**Aim 1:** Reproduce a passage from the ITC Holdings senior notes filing, beginning at the words "Check the appropriate" and stopping after "(17 CFR 230.425)".
**Aim 2:** Carry on the ITC Holdings senior notes filing from the point where it stops.

=== Quoted passage ===

27175 Energy Way, Novi, Michigan
(Address of principal executive offices)
  48377
(Zip Code)
Registrant’s telephone number, including area code: 248-946-3000
Not Applicable
Former name or former address, if changed since last report
 
Check the appropriate box below if the Form 8-K filing is intended to simultaneously satisfy the filing obligation of the registrant under any of the following provisions:
o     Written communications pursuant to Rule 425 under the Securities Act (17 CFR 230.425)
o     Soliciting material pursuant to Rule 14a-12 under the Exchange Act (17 CFR 240.14a-12)
o     Pre-commencement communications pursuant to Rule 14d-2(b) under the Exchange Act (17 CFR 240.14d-2(b))
o     Pre-commencement communications pursuant to Rule 13e-4(c) under the Exchange Act (17 CFR 240.13e-4(c))
 
 

 


 

Item 1.01. ENTRY INTO A MATERIAL DEFINITIVE AGREEMENT.
Issuance of Senior Notes
On December 11, 2009, ITC Holdings Corp. (the “Company”) issued $200,000,000 aggregate principal amount of its 5.500% Senior Notes due January 15, 2020 (the “Senior Notes”) in a private placement in reliance on exemptions from registration under the Securities Act of 1933, as amended (the “Securities Act”). The Senior Notes were sold by the Company to Credit Suisse Securities (USA) LLC, J.P. Morgan Securities Inc. and other initial purchasers (collectively, the “Initial Purchasers”) pursuant to a Purchase Agreement (the “Purchase Agreement”) dated December 8, 2009, pursuant to which the Company agreed to sell the Senior Notes at the closing subject to satisfaction of customary terms and conditions specified in the Purchase Agreement.

=== Data provided ===

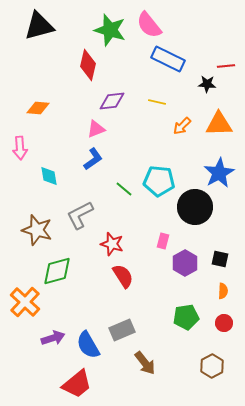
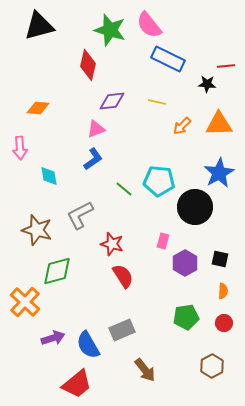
brown arrow: moved 7 px down
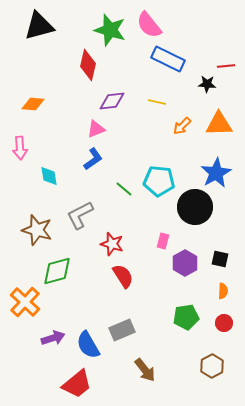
orange diamond: moved 5 px left, 4 px up
blue star: moved 3 px left
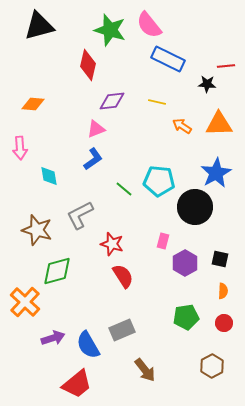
orange arrow: rotated 78 degrees clockwise
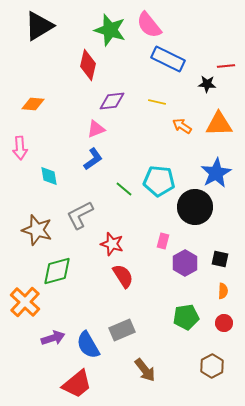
black triangle: rotated 16 degrees counterclockwise
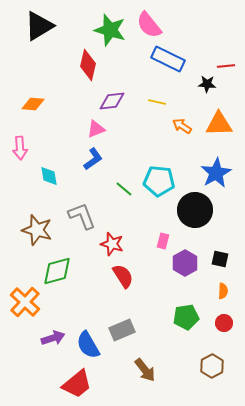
black circle: moved 3 px down
gray L-shape: moved 2 px right, 1 px down; rotated 96 degrees clockwise
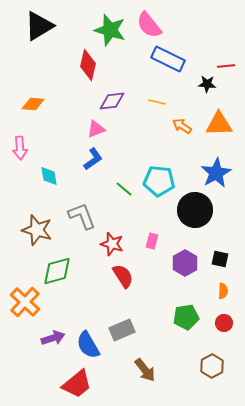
pink rectangle: moved 11 px left
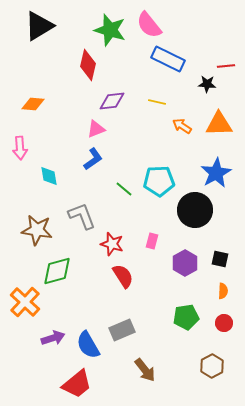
cyan pentagon: rotated 8 degrees counterclockwise
brown star: rotated 8 degrees counterclockwise
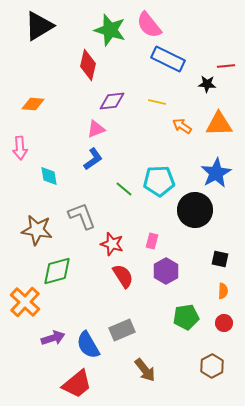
purple hexagon: moved 19 px left, 8 px down
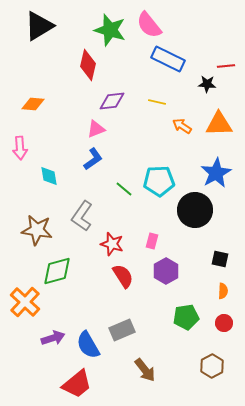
gray L-shape: rotated 124 degrees counterclockwise
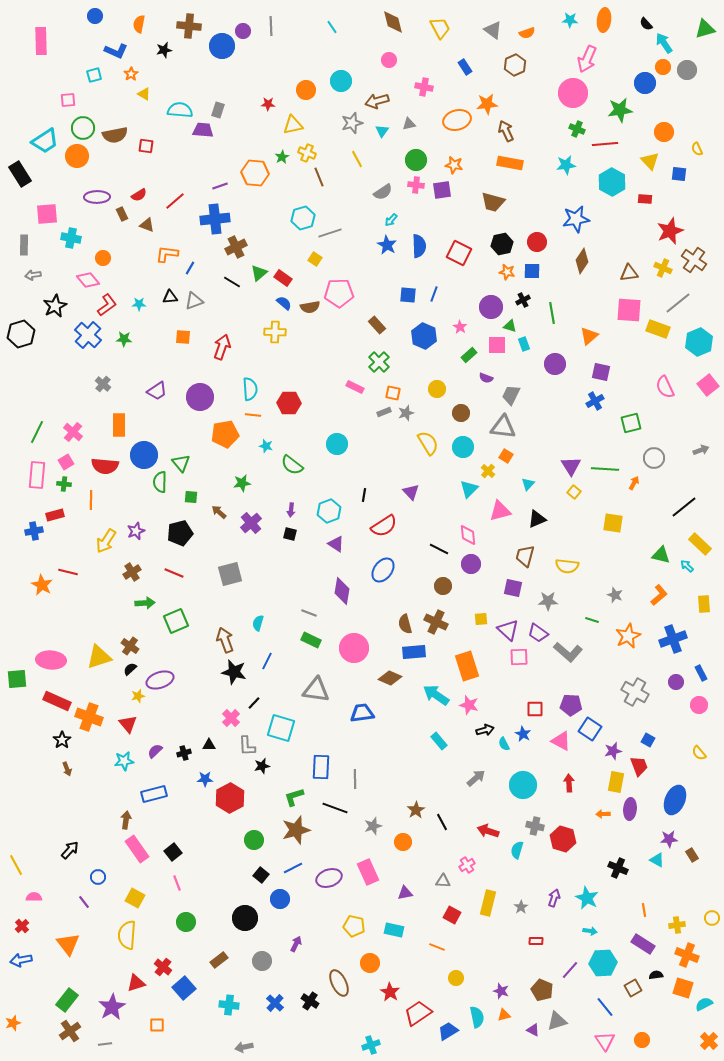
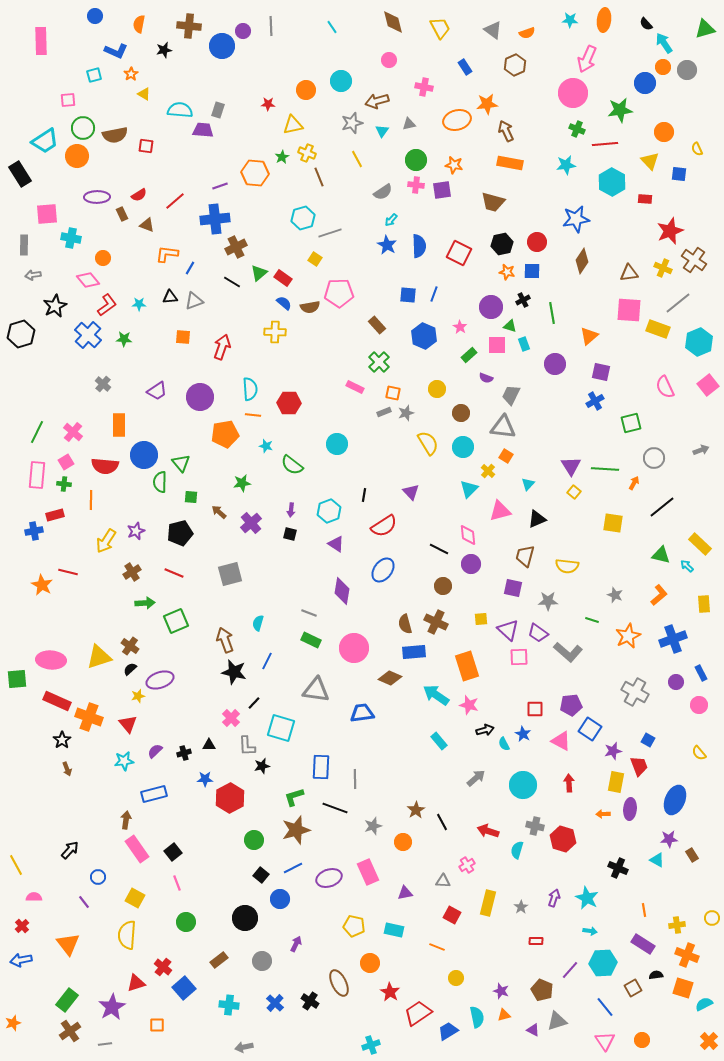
black line at (684, 507): moved 22 px left
purple pentagon at (571, 705): rotated 10 degrees counterclockwise
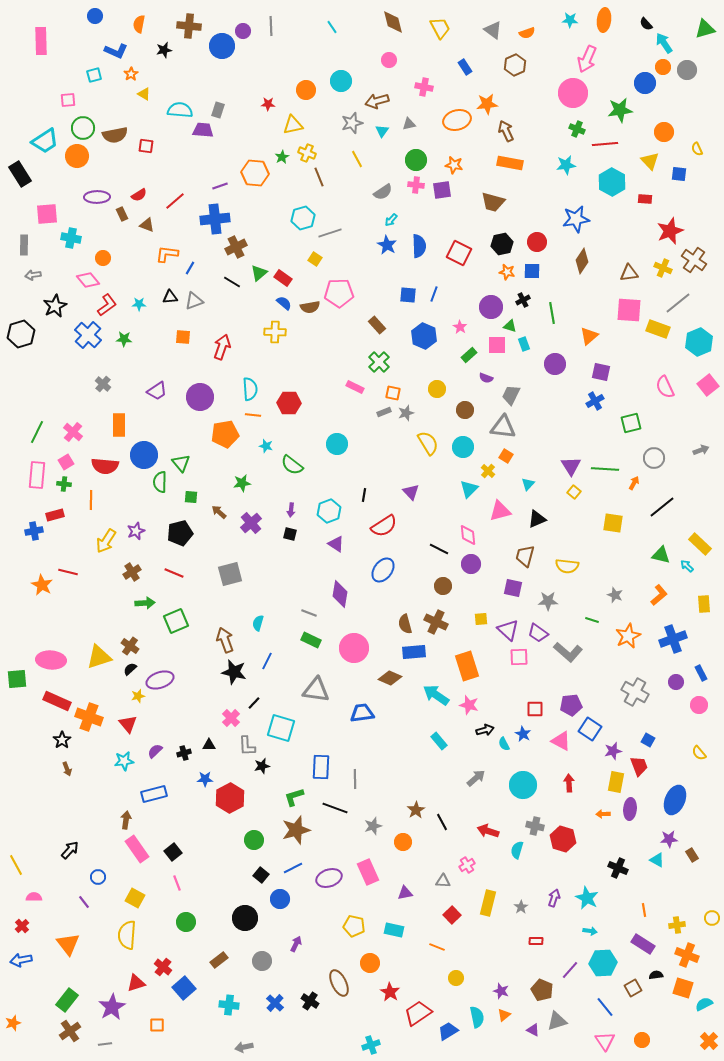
brown circle at (461, 413): moved 4 px right, 3 px up
purple diamond at (342, 591): moved 2 px left, 3 px down
red square at (452, 915): rotated 18 degrees clockwise
orange triangle at (504, 1015): rotated 24 degrees counterclockwise
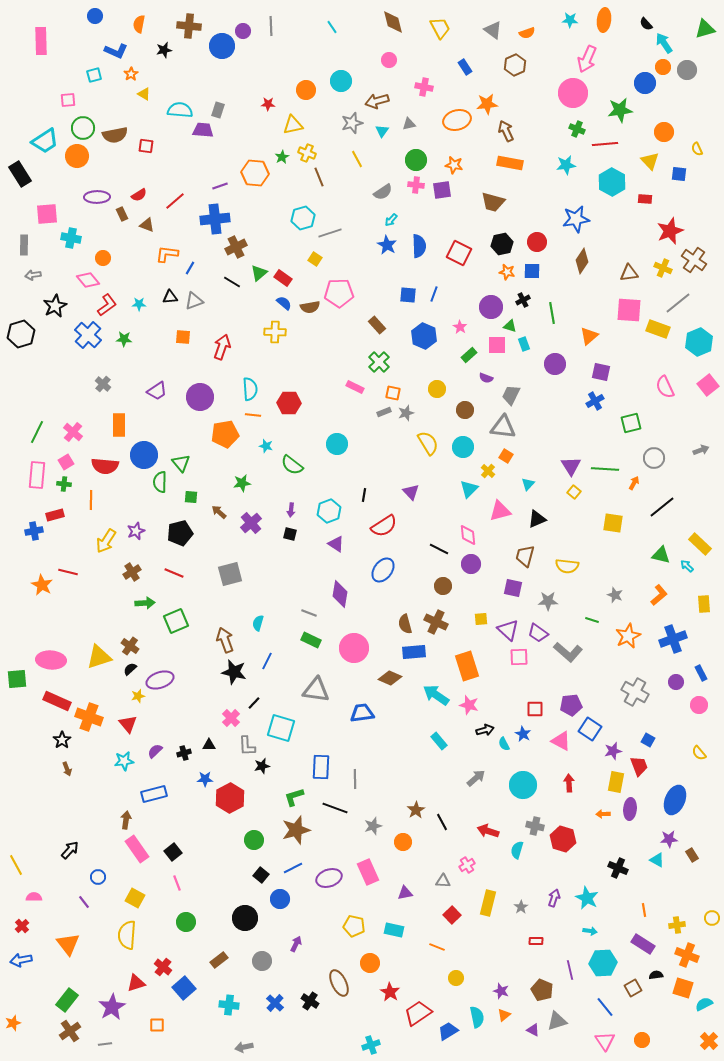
purple line at (570, 970): rotated 54 degrees counterclockwise
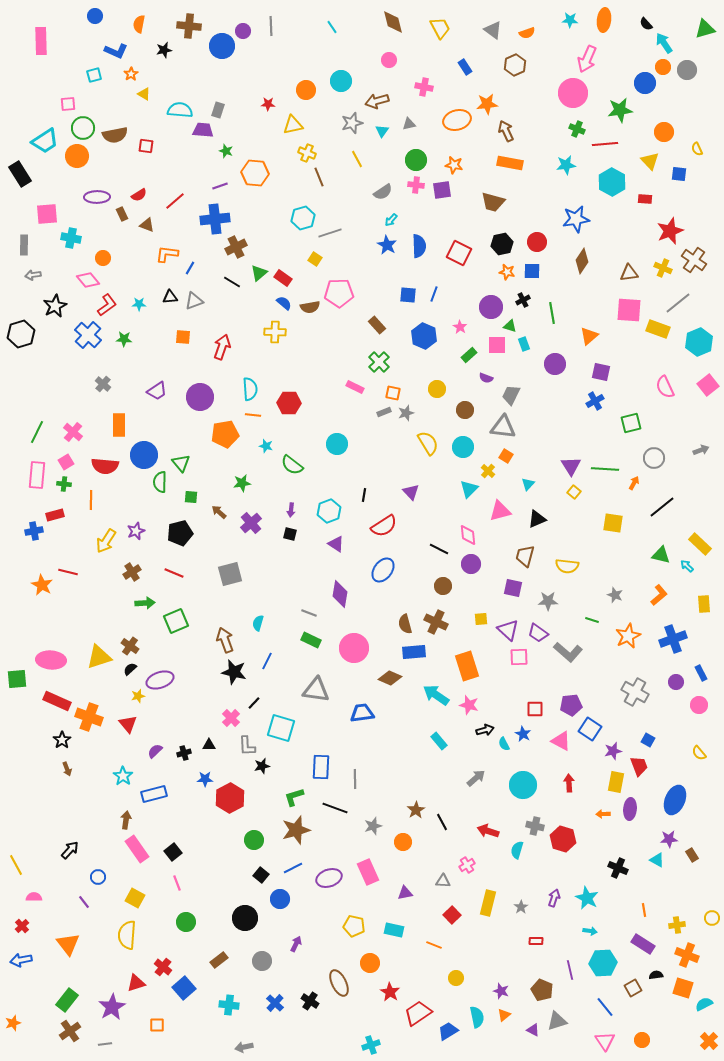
pink square at (68, 100): moved 4 px down
green star at (282, 157): moved 56 px left, 6 px up; rotated 24 degrees counterclockwise
cyan star at (124, 761): moved 1 px left, 15 px down; rotated 30 degrees counterclockwise
orange line at (437, 947): moved 3 px left, 2 px up
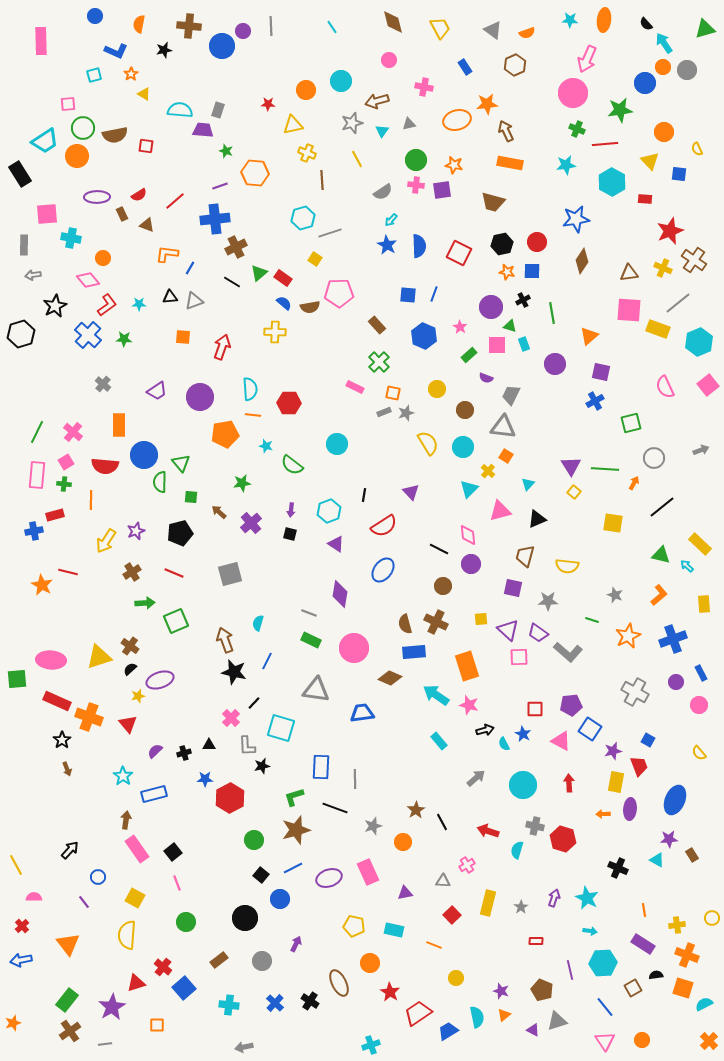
brown line at (319, 177): moved 3 px right, 3 px down; rotated 18 degrees clockwise
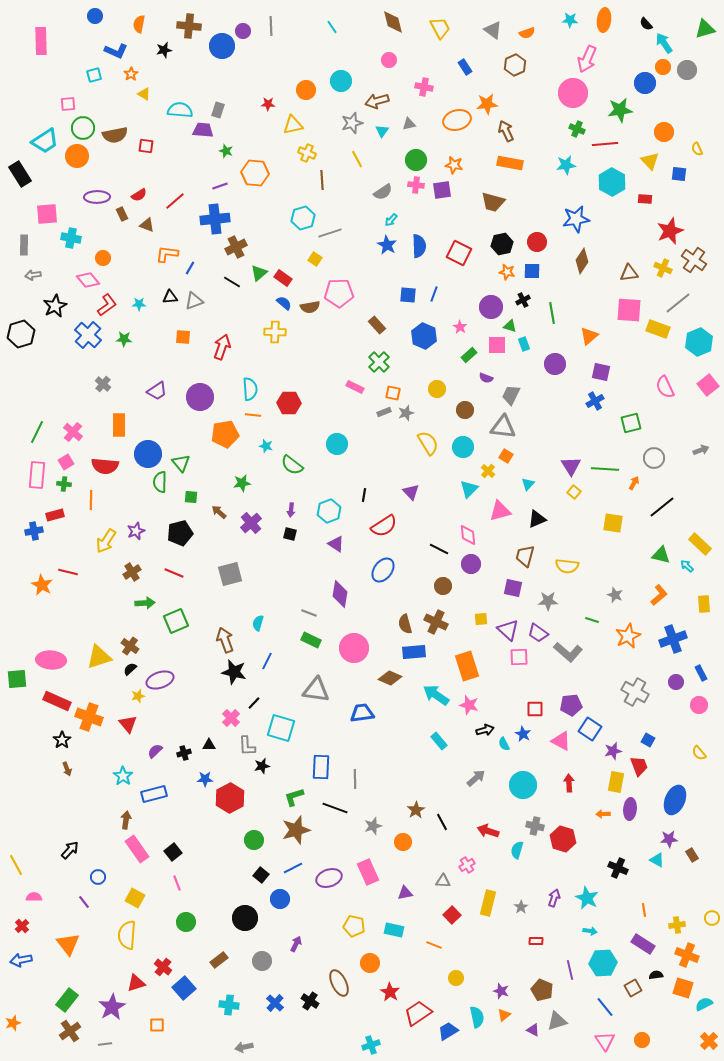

===

**Result 1:**
Check the appropriate box below if the Form 8-K filing is intended to simultaneously satisfy the filing obligation of the registrant under any of the following provisions:
o     Written communications pursuant to Rule 425 under the Securities Act (17 CFR 230.425)

**Result 2:**
The Senior Notes were issued under the Company’s Indenture (the “Original Indenture”), dated as of July 16, 2003, between The Bank of New York Mellon Trust Company, N.A. (f.k.a. The Bank of New York Trust Company, N.A., as successor to BNY Midwest Trust Company), as trustee (the “Trustee”), as supplemented by the Fourth Supplemental Indenture thereto, dated as of December 11, 2009, between the Company and the Trustee (the “Fourth Supplemental Indenture” and, together with the Original Indenture, the “Indenture”). The Senior Notes are unsecured.
Interest on the Senior Notes is payable semi-annually in arrears on January 15 and July 15 of each year, commencing on July 15, 2010 at a fixed rate of 5.500% per annum. The Company may redeem some or all of the Senior Notes at any time at a “Make Whole Price” equal to the greater of (1) 100% of the principal amount of the Senior Notes being redeemed and (2) the sum of the present values of the remaining scheduled principal and interest payments on the Senior Notes discounted to the redemption date on a semi-annual basis at the Adjusted Treasury Rate (as defined in the Indenture), plus, in each case, accrued and unpaid interest on the Senior Notes to, but not including, the redemption date. The principal amount of the Senior Notes is payable on January 15, 2020.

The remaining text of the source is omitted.